The long-awaited report from the American Association for Public Opinion Research (AAPOR) on the performance of polling in the Trump-Clinton race is out. You will see that this material is less of a stretch for the blog than it might seem to be at first glance and I plan a second post on it.
Today I just want to highlight the hidden data issue which rears its head very early in the report:
The committee is composed of scholars of public opinion and survey methodology as well as election polling practitioners. While a number of members were active pollsters during the election, a good share of the academic members were not. This mix was designed to staff the committee both with professionals having access to large volumes of poll data they knew inside and out, and with independent scholars bringing perspectives free from apparent conflicts of interest. The report addresses the following questions:
So on the one hand we have pollsters “having access to large volumes of poll data” and on the other hand we have “independent scholars” who….errr….don’t normally have access to large volumes of polling data because the pollsters normally hide it from them. (I’m not sure what the apparent conflict of interest of the pollsters is but I guess it’s that they might be inclined to cover up errors they may have made in their election forecasts.)
You might well ask how come all these datasets aren’t in the public domain?
Sadly, there is no good answer to that question.
But the reason all these important data remain hidden is pretty obvious. Pollsters don’t want independent analysts to embarrass them by finding flaws in their data or their analysis.
This is a bad reason.
There is a strong public interest in having the data available. The data would help all of us, not just the AAPOR committee, understand what went wrong with polling in the the Trump-Clinton race. The data would also help us learn why Trump won which is clearly an important question.
But we don’t have the data.
I understand that there are valid commercial reasons for holding polling data privately while you sell some stories about it. But a month should be more than sufficient for this purpose.
It is unacceptable to say that sharing requires resources that you don’t have because sharing data just doesn’t require a lot of resources. Yes, I know that I’ve whinged a bit on the blog about sharing all that State Department data and I’m doing it in tranches. Still, this effort is costing me only about 15-30 minutes per dataset. It’s really not a big deal.
I suppose somebody might say that these datasets are collected privately and so it’s OK to permanently keep them private. But election polls drive public discussions and probably affect election outcomes. There is a really strong public interest in disclosure.
There is further material in the report on data openness:
Since provision of microdata is not required by the AAPOR Transparency Initiative, we are particularly grateful to ABC News, CNN, Michigan State University, Monmouth University, and University of Southern California/Los Angeles Times for joining in the scientific spirit of this investigation and providing microdata. We also thank the employers of committee members (Pew Research Center, Marquette University, SurveyMonkey, The Washington Post, and YouGov) for demonstrating this same commitment.
I’ve written before about how AAPOR demands transparency on everything except the main thing you would think of when it comes to survey transparency – showing your data.

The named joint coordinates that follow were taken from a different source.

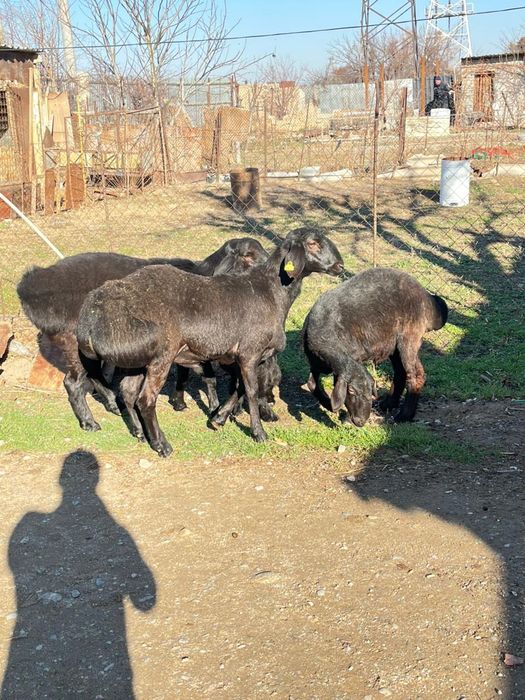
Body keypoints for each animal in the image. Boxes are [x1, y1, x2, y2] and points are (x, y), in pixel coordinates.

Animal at [17, 239, 267, 431]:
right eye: (249, 255)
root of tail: (29, 288)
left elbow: (185, 371)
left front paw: (179, 402)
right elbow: (207, 376)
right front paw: (215, 409)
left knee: (94, 376)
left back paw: (113, 404)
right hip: (74, 342)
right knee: (73, 382)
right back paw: (90, 422)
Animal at [77, 227, 344, 456]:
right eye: (313, 243)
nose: (340, 266)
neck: (271, 292)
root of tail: (90, 318)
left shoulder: (245, 356)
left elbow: (238, 388)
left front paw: (218, 418)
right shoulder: (250, 352)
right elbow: (251, 390)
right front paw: (258, 433)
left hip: (139, 361)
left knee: (128, 392)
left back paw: (141, 434)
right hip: (161, 356)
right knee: (145, 399)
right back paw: (162, 445)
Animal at [302, 267, 448, 426]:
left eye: (369, 392)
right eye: (351, 391)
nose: (360, 421)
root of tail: (428, 299)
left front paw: (345, 417)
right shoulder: (316, 363)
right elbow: (312, 384)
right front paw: (329, 405)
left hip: (408, 339)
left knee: (414, 375)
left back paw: (404, 415)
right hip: (394, 345)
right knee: (403, 372)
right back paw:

I’ll return to this AAPOR problem in a future Secret Data Sunday. But for now I just want to say that the Committee’s appeal to a “scientific spirit” falls flat. Nobody outside the committee can audit the AAPOR report and it will be unnecessarily difficult to further develop lines of inquiry initiated by the report for one simple reason; nobody outside the committee has access to all of the data the committee analyzed. This is not science.
OK, that’s all I want to say today. I’ll return to the main points of the report in a future post.